Being drafted to a team like the Thunder or Spurs gives you zero chance at fulfilling that. Some young players who think that highly of themselves and their potential may have trouble accepting that and putting their team first. It may cause locker room disharmony; it has in the past.
For a youngster coming into the league—one who is playing for his family’s financial security and is in a career with a finite time limit—asking him to subjugate his personal want to be great is a big ask and drafting him, even if he has the talent, is a big risk. In fact, the elevated talent makes him an elevated risk.
In the end, finding a player that has both the personality-type and the necessary talent level to both play that third fiddle role but simultaneously be good enough to be the third best player for a championship team—that is quite difficult.
The Thunder found that player in Harden, who was willing to remain in Oklahoma City, and they seem to have found another in Jackson. The prevailing belief amongst their front office is probably that they can continue to find those players.
Maybe they are correct, but thinking so is a gamble and frankly, it’s a gamble that the Thunder need not and would be wise to not make.
Even as the Thunder enter the 2014-15 season with Durant on the sidelines and LeBron James back in Cleveland, an opportunity at a championship awaits. The Los Angeles Clippers, Portland Trail Blazers and Golden State Warriors are amongst the teams out West that will attempt to topple the San Antonio Spurs. Doing so will be no easy task, but doing so will require a hefty investment in terms of acquiring and retaining talent. If you want to win in this increasingly competitive league—especially as a Western Conference team—you’ve simply gotta open up your checkbook.

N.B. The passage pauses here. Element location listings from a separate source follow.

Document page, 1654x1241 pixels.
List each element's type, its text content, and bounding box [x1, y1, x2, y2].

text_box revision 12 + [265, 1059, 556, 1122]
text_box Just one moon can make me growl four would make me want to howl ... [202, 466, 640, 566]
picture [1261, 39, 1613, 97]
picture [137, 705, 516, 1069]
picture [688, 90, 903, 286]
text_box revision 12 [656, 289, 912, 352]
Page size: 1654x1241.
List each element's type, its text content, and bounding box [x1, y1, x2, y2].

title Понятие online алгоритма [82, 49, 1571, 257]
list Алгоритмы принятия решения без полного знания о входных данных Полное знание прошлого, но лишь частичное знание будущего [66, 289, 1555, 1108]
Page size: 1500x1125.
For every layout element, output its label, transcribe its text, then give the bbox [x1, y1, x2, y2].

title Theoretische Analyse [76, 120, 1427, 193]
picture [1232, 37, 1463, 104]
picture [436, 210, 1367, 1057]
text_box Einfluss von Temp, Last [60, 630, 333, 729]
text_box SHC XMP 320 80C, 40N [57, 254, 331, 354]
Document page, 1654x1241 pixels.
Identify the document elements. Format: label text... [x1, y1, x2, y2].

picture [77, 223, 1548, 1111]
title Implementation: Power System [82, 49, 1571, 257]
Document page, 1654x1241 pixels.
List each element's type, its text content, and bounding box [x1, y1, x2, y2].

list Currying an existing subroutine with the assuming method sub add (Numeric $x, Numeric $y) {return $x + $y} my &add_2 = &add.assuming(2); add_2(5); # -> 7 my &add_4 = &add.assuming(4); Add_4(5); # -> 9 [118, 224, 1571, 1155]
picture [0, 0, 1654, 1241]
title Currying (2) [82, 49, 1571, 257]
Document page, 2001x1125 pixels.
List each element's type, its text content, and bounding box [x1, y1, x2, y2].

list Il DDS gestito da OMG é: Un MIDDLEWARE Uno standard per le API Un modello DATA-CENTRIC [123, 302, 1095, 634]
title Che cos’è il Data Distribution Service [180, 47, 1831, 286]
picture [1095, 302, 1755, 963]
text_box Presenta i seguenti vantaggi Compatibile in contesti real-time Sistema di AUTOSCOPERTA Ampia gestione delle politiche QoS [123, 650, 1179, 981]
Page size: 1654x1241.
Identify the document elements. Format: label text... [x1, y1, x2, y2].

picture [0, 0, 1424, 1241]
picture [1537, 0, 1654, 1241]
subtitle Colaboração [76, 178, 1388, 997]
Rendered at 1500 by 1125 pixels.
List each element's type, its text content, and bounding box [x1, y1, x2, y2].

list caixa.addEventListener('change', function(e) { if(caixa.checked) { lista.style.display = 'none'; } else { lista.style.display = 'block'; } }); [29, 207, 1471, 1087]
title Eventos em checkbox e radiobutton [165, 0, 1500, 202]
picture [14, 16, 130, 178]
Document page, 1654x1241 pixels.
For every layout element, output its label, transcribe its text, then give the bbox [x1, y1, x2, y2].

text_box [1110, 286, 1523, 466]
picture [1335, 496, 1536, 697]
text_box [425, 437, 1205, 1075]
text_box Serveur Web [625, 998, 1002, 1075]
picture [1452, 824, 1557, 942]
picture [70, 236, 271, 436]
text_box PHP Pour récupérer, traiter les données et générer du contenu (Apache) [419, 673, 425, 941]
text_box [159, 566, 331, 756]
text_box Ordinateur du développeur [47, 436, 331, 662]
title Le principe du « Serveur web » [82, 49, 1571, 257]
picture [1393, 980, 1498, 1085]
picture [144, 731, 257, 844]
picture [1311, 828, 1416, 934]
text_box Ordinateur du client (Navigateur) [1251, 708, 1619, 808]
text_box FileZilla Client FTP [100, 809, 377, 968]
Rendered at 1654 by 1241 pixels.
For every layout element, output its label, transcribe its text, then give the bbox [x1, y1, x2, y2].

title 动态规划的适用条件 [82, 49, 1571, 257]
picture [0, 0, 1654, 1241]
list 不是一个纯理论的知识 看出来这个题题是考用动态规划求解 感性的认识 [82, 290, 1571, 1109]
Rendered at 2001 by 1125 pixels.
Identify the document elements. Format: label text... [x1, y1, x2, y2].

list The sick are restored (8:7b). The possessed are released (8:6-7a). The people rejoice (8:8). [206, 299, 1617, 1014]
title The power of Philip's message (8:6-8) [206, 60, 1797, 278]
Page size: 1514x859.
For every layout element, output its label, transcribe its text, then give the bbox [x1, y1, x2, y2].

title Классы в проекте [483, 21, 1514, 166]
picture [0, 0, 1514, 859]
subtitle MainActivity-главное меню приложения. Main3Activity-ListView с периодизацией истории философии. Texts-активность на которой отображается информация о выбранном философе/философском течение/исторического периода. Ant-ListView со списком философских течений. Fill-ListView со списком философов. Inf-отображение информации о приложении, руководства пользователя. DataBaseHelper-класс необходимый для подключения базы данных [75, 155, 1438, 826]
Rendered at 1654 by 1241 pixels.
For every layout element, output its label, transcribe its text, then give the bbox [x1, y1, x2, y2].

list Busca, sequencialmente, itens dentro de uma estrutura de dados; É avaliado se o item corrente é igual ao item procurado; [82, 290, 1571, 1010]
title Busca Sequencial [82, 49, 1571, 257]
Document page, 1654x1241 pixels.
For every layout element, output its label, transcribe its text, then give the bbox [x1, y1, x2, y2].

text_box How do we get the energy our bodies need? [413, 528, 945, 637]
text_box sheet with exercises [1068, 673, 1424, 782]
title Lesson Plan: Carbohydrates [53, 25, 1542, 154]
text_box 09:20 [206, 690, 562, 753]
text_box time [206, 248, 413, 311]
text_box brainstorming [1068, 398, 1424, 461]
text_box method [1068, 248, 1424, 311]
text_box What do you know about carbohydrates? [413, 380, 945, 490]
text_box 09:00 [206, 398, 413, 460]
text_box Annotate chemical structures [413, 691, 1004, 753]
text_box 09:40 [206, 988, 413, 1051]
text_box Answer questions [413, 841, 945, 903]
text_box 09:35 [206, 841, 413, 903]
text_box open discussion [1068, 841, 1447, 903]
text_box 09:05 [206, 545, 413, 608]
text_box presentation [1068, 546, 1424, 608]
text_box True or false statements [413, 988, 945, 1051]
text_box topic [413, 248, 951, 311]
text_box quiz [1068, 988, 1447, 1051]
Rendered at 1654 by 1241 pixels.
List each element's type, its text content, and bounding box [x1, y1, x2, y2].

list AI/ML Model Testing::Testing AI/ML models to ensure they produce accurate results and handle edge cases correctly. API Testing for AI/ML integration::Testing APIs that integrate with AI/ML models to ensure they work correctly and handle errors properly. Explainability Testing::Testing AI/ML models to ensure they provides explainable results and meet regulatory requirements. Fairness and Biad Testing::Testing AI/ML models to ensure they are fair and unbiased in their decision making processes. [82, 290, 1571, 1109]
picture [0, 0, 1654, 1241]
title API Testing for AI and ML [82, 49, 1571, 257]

The NBA is full of young players who are either getting paid (Chandler Parsons comes to mind), soon to be getting paid (think of Kyrie Irving) or will be getting paid (Damian Lillard).
Jackson may not be of their caliber, but he is certainly a keeper.
Unfortunately, as some teams become more successful, they attempt to cut costs while maintaining the same level of success. The Miami HEAT did just that by amnestying Mike Miller and effectively replacing the traded Joel Anthony with Greg Oden. How’d that work out?
The two aforementioned players could have potentially been the difference between the HEAT accomplishing the three-peat and James opting to return for his final year in Miami.
What may have only been a few million dollars now could have led to many more millions later, not to mention the potential championship(s) and ensuing glory.
Had the Thunder bitten the bullet and given Harden what he wanted, they may have been champions by now.
Instead, back in 2012, fresh off the an appearance in the NBA Finals, the Thunder made an abrupt decision to irreversibly alter their core and they did it to protect their bottom line.
Now, four years later, as the clock ticks down on Jackie’s extension expiration date and the potential for him to hit the restricted free agency market in July becomes more realistic, history may very well be repeating itself.
It just happens to be the type of history that wiser men would learn from, not allow to repeat.